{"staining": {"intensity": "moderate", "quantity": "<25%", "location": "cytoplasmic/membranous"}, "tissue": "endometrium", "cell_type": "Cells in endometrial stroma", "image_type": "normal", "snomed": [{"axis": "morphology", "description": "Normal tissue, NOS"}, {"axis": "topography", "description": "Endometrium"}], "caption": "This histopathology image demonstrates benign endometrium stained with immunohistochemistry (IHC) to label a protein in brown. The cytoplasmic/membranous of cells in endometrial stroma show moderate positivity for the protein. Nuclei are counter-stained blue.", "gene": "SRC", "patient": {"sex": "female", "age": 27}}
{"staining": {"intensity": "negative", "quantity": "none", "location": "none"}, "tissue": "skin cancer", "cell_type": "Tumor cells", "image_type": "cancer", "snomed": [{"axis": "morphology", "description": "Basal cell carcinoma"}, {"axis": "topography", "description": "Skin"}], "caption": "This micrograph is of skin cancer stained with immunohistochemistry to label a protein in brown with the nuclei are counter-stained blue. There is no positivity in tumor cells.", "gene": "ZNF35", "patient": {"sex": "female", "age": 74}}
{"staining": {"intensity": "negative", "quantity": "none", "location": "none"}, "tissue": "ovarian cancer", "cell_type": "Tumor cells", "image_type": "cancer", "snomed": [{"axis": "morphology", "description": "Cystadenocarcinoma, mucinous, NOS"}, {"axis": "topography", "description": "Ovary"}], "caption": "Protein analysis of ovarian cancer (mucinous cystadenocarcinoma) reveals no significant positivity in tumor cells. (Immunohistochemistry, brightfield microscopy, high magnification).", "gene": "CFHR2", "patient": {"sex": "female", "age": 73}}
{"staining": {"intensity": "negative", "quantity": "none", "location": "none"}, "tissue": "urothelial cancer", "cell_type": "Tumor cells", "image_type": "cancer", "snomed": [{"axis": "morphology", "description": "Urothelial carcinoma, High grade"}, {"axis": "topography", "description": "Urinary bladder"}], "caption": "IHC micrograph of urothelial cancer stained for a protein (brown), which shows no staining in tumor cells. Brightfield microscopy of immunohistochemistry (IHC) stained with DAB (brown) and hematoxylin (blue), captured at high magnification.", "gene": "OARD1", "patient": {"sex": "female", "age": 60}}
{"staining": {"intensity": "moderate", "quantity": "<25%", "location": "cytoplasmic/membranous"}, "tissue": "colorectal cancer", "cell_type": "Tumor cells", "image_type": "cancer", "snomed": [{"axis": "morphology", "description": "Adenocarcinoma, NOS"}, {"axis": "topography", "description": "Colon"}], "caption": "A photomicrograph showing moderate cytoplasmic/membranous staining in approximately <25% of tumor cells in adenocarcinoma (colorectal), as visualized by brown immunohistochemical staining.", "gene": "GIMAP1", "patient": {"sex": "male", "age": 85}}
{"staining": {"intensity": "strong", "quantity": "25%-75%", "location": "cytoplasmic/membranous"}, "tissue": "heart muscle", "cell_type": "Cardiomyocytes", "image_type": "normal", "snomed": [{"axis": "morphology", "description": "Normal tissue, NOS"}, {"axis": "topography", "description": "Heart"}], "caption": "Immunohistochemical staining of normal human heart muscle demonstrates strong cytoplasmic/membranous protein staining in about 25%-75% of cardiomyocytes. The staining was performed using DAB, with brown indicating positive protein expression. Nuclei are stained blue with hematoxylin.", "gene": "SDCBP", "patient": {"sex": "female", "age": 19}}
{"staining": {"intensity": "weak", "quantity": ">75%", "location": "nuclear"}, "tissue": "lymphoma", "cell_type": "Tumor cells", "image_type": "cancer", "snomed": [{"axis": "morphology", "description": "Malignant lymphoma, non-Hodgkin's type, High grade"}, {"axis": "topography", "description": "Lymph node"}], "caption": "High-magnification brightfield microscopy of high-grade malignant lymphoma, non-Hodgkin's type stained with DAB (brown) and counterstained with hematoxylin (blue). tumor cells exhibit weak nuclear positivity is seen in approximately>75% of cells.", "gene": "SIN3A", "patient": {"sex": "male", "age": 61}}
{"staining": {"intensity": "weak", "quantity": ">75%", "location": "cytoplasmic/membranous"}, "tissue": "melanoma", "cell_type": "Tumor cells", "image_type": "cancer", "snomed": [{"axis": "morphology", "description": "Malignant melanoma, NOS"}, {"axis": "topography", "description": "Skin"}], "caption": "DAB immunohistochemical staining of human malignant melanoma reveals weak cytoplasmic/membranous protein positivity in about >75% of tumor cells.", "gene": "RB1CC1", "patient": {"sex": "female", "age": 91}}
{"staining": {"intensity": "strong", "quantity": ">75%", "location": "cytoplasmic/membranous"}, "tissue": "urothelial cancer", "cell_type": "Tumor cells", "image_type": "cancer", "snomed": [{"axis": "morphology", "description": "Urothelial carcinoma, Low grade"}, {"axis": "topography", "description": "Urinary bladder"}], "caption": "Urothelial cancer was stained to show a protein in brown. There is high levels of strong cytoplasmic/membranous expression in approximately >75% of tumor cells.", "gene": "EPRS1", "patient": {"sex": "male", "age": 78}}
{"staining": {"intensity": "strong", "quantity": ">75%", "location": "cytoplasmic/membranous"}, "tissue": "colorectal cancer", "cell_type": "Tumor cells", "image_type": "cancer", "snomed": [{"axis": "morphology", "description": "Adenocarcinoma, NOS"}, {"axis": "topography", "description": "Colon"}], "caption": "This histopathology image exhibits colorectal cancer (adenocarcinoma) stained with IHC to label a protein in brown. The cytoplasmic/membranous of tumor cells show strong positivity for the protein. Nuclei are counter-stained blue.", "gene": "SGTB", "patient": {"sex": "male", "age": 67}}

•••

### TASK ITEM
Read the entries and show each line that mentions "approximately".

### ANSWER TO THIS EXERCISE
{"staining": {"intensity": "moderate", "quantity": "<25%", "location": "cytoplasmic/membranous"}, "tissue": "colorectal cancer", "cell_type": "Tumor cells", "image_type": "cancer", "snomed": [{"axis": "morphology", "description": "Adenocarcinoma, NOS"}, {"axis": "topography", "description": "Colon"}], "caption": "A photomicrograph showing moderate cytoplasmic/membranous staining in approximately <25% of tumor cells in adenocarcinoma (colorectal), as visualized by brown immunohistochemical staining.", "gene": "GIMAP1", "patient": {"sex": "male", "age": 85}}
{"staining": {"intensity": "weak", "quantity": ">75%", "location": "nuclear"}, "tissue": "lymphoma", "cell_type": "Tumor cells", "image_type": "cancer", "snomed": [{"axis": "morphology", "description": "Malignant lymphoma, non-Hodgkin's type, High grade"}, {"axis": "topography", "description": "Lymph node"}], "caption": "High-magnification brightfield microscopy of high-grade malignant lymphoma, non-Hodgkin's type stained with DAB (brown) and counterstained with hematoxylin (blue). tumor cells exhibit weak nuclear positivity is seen in approximately>75% of cells.", "gene": "SIN3A", "patient": {"sex": "male", "age": 61}}
{"staining": {"intensity": "strong", "quantity": ">75%", "location": "cytoplasmic/membranous"}, "tissue": "urothelial cancer", "cell_type": "Tumor cells", "image_type": "cancer", "snomed": [{"axis": "morphology", "description": "Urothelial carcinoma, Low grade"}, {"axis": "topography", "description": "Urinary bladder"}], "caption": "Urothelial cancer was stained to show a protein in brown. There is high levels of strong cytoplasmic/membranous expression in approximately >75% of tumor cells.", "gene": "EPRS1", "patient": {"sex": "male", "age": 78}}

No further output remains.